His paternal grandparents were Prince Maximilian Egon I of Fürstenberg and Countess Leontina von Khevenhüller-Metsch (a daughter of Richard, 5th Prince of Khevenhüller-Metsch). His maternal grandparents were Erwein, 4th Count of Schönborn-Buchheim, and Countess Franziska von Trauttmansdorff-Weinsberg.

==Career==
Upon the death of his father on 11 August 1941, he succeeded as the Head of the House of Fürstenberg. While he became the nominal head, he renounced his succession right to the Swabian properties of his father in favor of his brother's children. While his father chose to live at Donaueschingen Palace, where he often entertained his close friend Emperor Wilhelm II, Charles Egon V chose to live at Heiligenberg Castle on Lake Constance and at Weitra Castle in Lower Austria.

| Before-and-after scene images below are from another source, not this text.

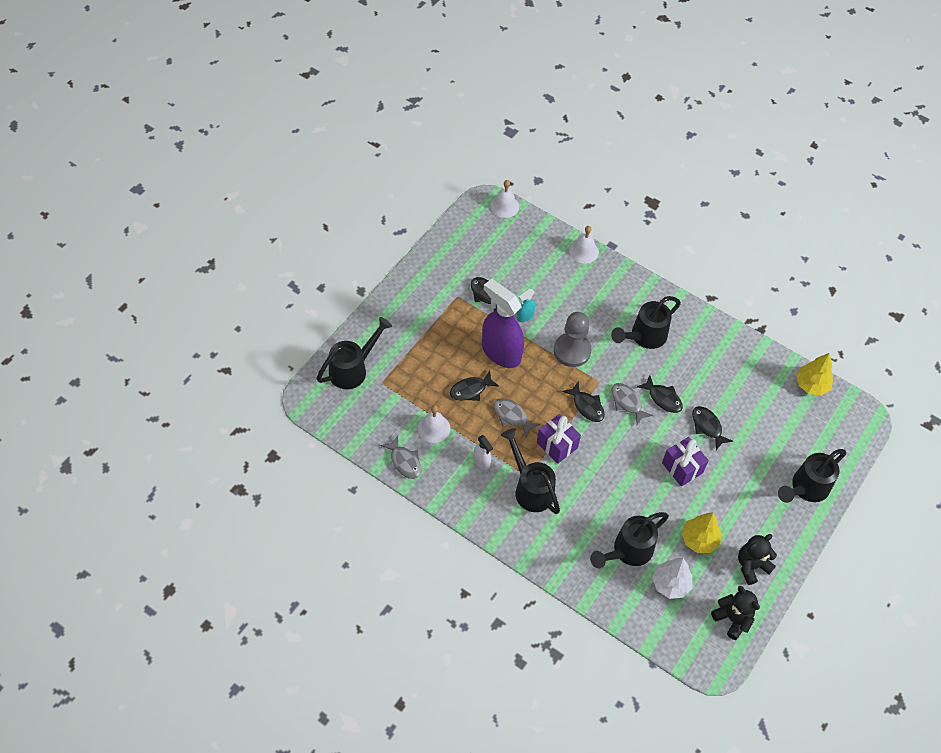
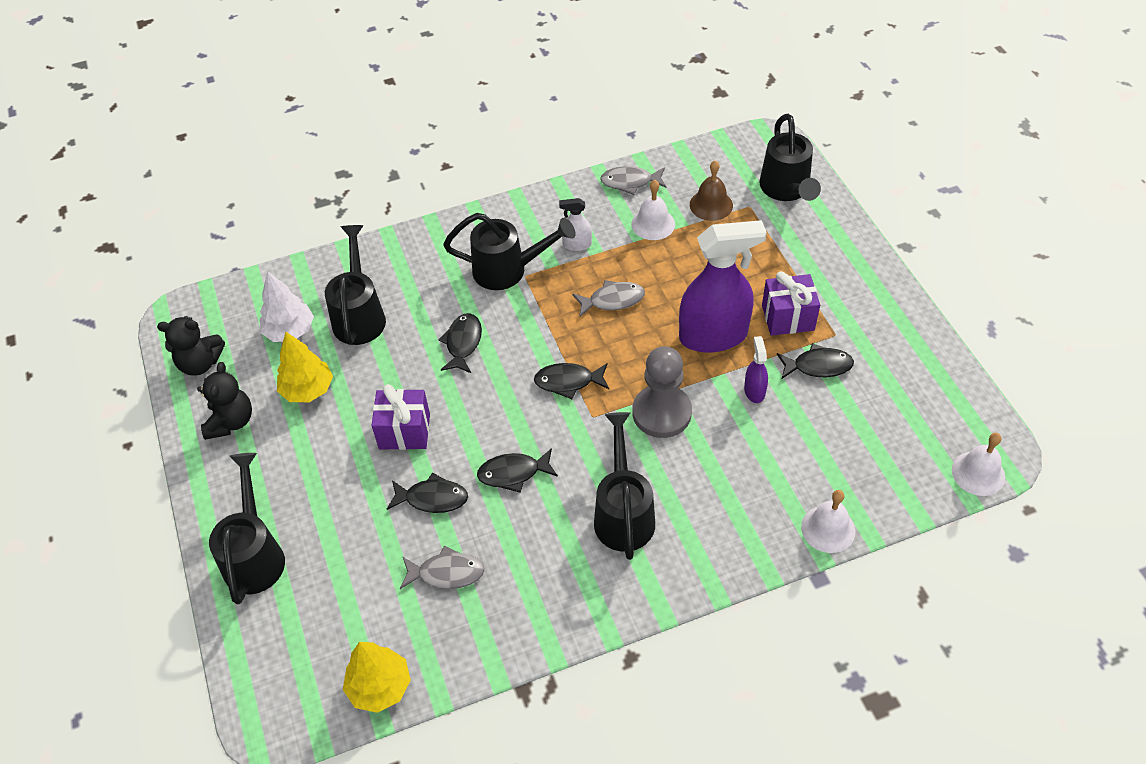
camera: 130 degrees right, 5 degrees down
black fish [450,371,499,401] -> black fish moved to [438,313,482,373]
turquoise spray bottle [517,289,535,322] -> purple spray bottle [744,336,768,403]
purple gift [537,414,581,464] -> purple gift moved to [762,271,820,336]
grey fish [611,383,653,425] -> grey fish moved to [400,546,484,589]
none -> brown bell [690,160,733,221]

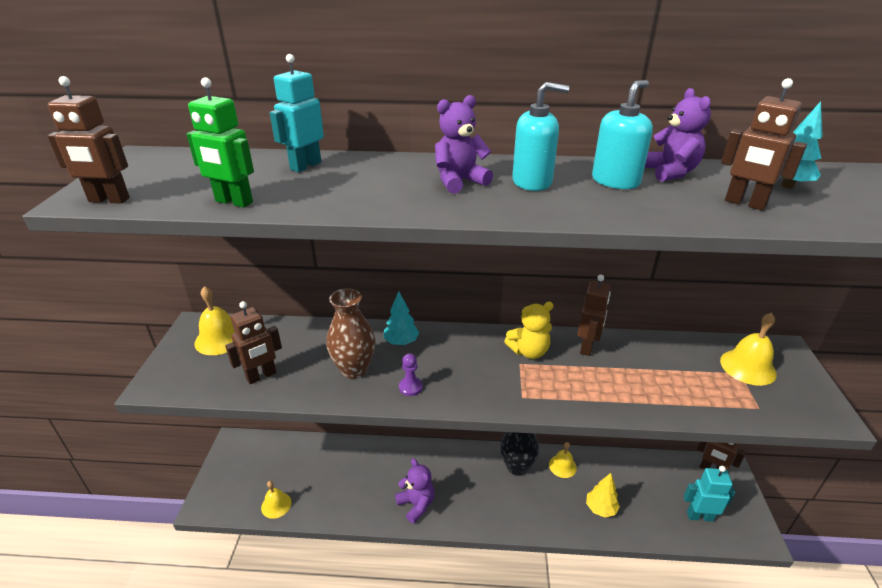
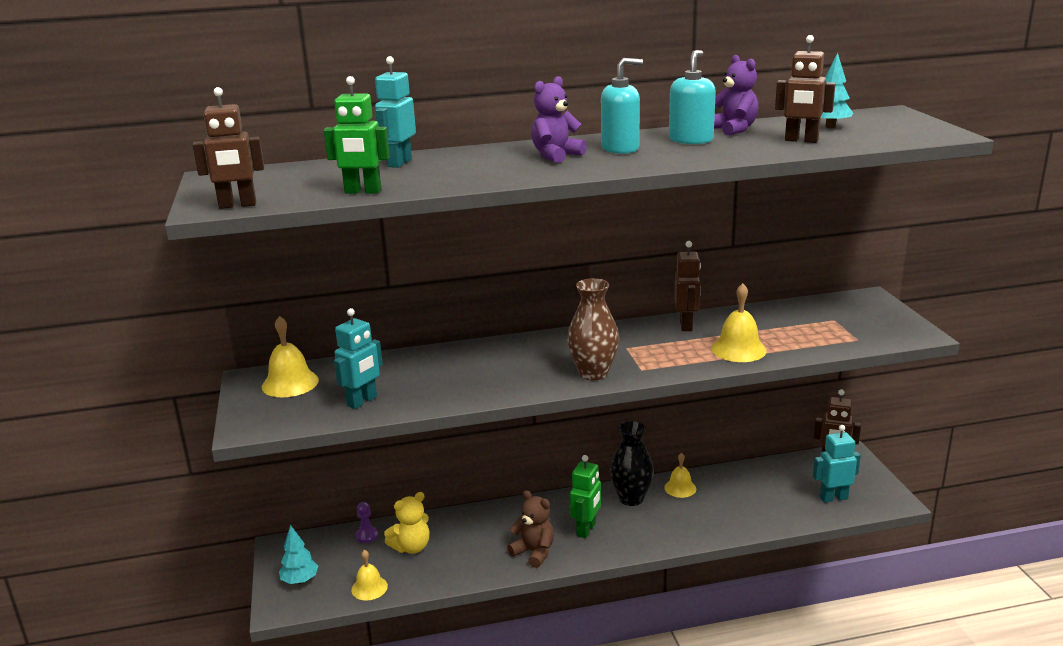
camera: 15 degrees left, 10 degrees down
brown robot [225,301,282,384] -> turquoise robot [334,308,383,409]
brown vase [326,288,376,379] -> brown vase moved to [567,278,619,380]
turquoise tree [384,291,419,345] -> turquoise tree moved to [279,525,318,584]
purple teddy bear [395,458,435,524] -> brown teddy bear [507,490,554,568]
purple pawn [399,353,423,396] -> purple pawn moved to [356,502,378,543]
yellow teddy bear [504,302,553,359] -> yellow teddy bear moved to [384,492,429,554]
yellow tree [586,473,620,517] -> none
yellow bell [720,313,777,386] -> yellow bell moved to [711,283,767,362]
none -> green robot [570,455,601,538]

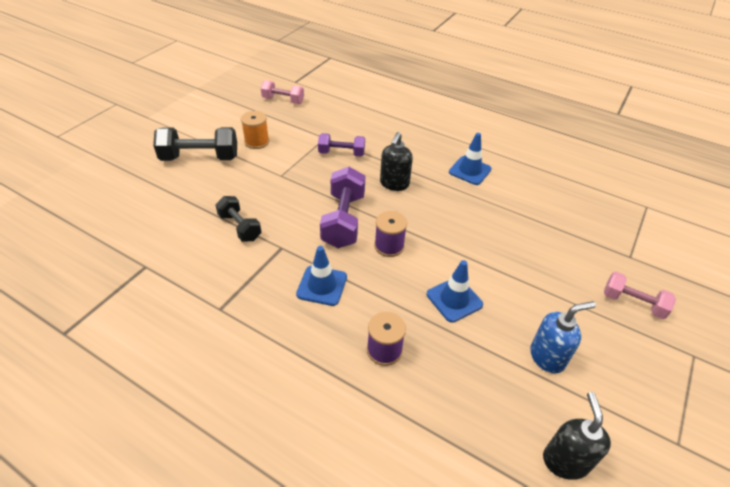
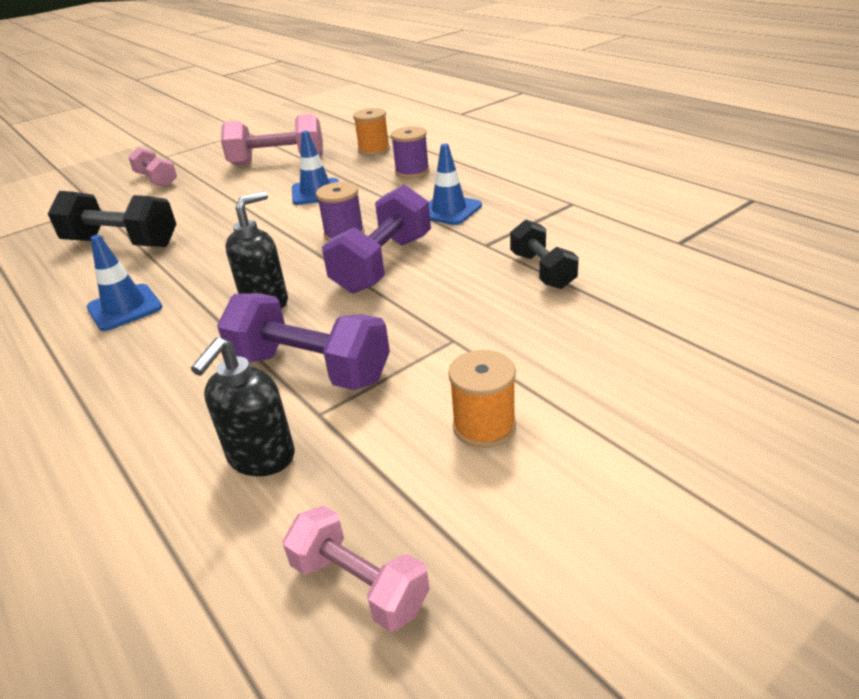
camera: 155 degrees left, 10 degrees down
black dumbbell [153,127,237,161] -> black dumbbell moved to [48,191,176,247]
purple dumbbell [318,133,365,157] -> purple dumbbell [217,293,390,390], size x1.59
blue soap dispenser [530,301,596,374] -> pink dumbbell [221,114,323,166]
black soap dispenser [543,392,611,480] -> black soap dispenser moved to [191,337,295,477]
none -> orange spool [353,108,390,156]

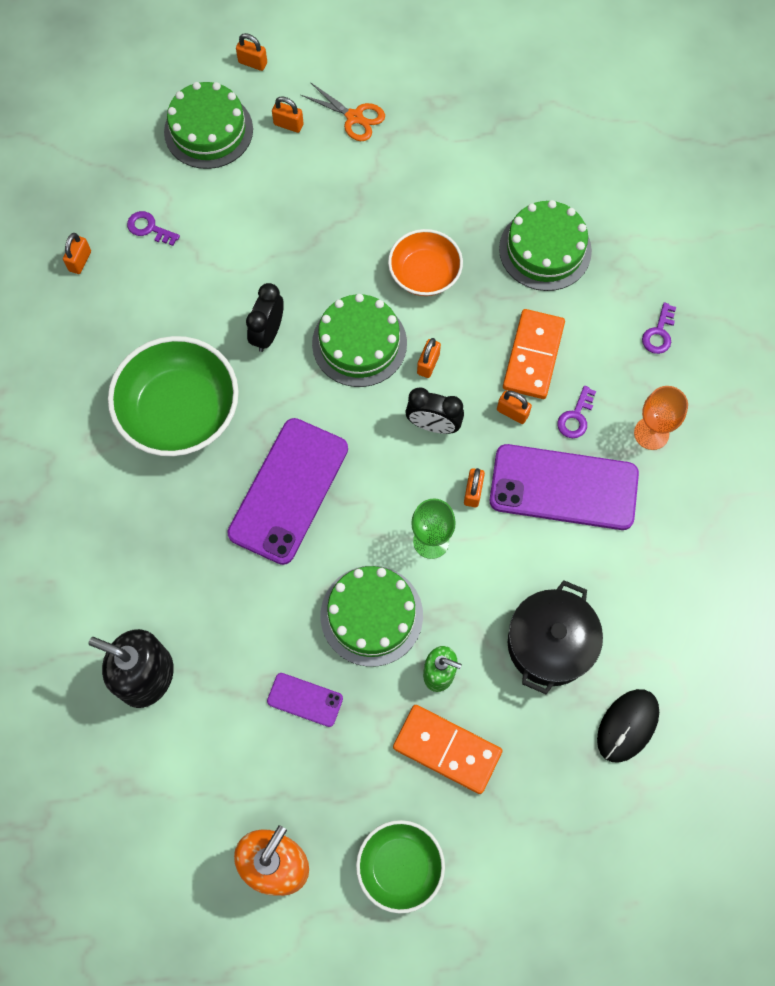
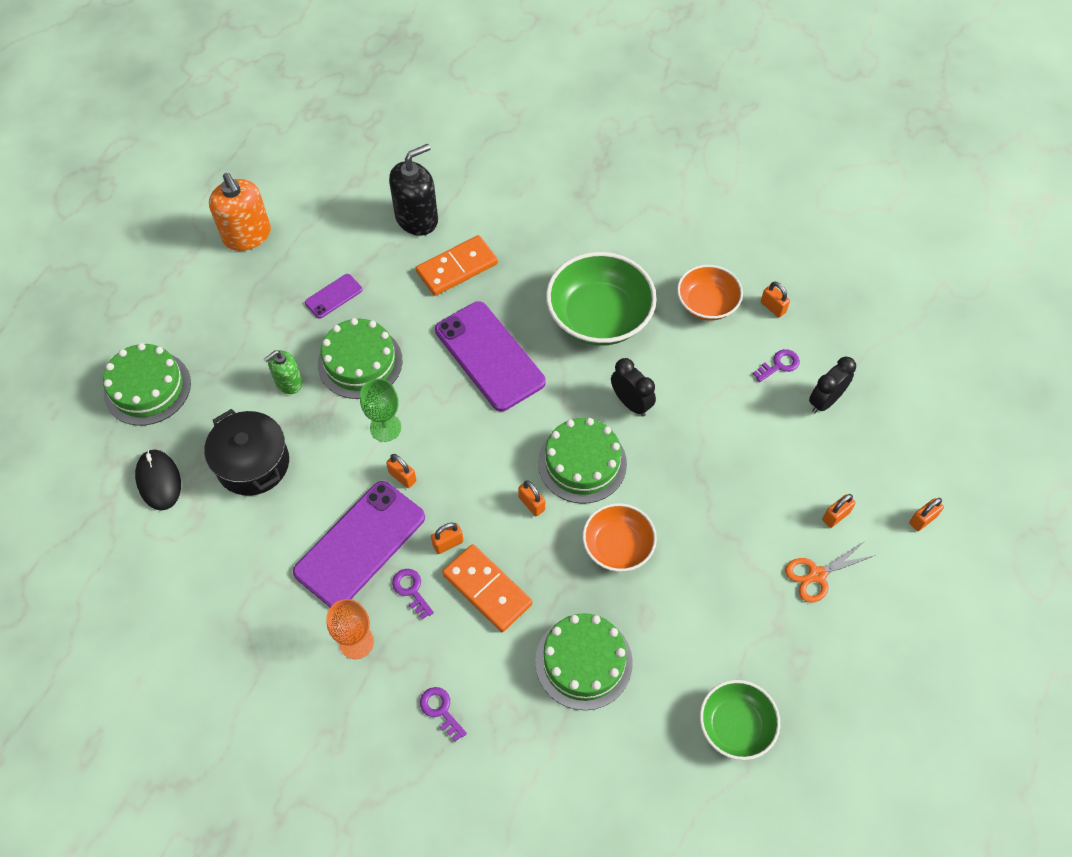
camera: 120 degrees right, 10 degrees down
green cake [164,82,253,169] -> green cake moved to [103,343,191,426]
green bowl [356,820,445,914] -> green bowl moved to [700,680,780,760]
orange domino [393,705,502,794] -> orange domino moved to [416,235,498,296]
black clock [405,387,464,434] -> black clock moved to [809,357,856,413]
none -> orange bowl [677,265,743,320]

Fürstenberg was made an honorary citizen of Heiligenberg and Weitra. He was also Grand Commander of the Order of St. George in Bavaria and holder of the Grand Cross of the Order of Malta.

===Military career===
During World War I as a A former lieutenant of the Prussian Garde du Corps (Potsdam) and received the Iron Cross, 2nd Class.

On 11 September 1938 during World War II, Prince Karl Egon V joined the SS, the paramilitary organization of the Nazi Party in Nazi Germany, and throughout German-occupied Europe. He was appointed SS-Obersturmführer in 1939. He applied for admission to the NSDAP on 20 June 1938 and was admitted on 1 January 1941. He became a Major in the Wehrmacht in 1943. After the war, he lived mainly in Vienna and at his castles in Heiligenberg and Weitra.

==Personal life==
On 26 April 1921, Fürstenberg married Countess Franziska Ida "Mena" von Nostitz-Rieneck (1902–1961), a daughter of Count Erwin Felix Maria von Nostitz-Rieneck and Amalia Podstatzky-Liechtenstein (a daughter of Leopold Podstatzky-Liechtenstein).

His wife died in Munich on 20 May 1961. The Prince died, also in Munich, on 23 September 1973 and was buried in the Fürstenberg family crypt in Altweitra, Lower Austria. As he had no children, he was succeeded by his nephew, Joachim Egon.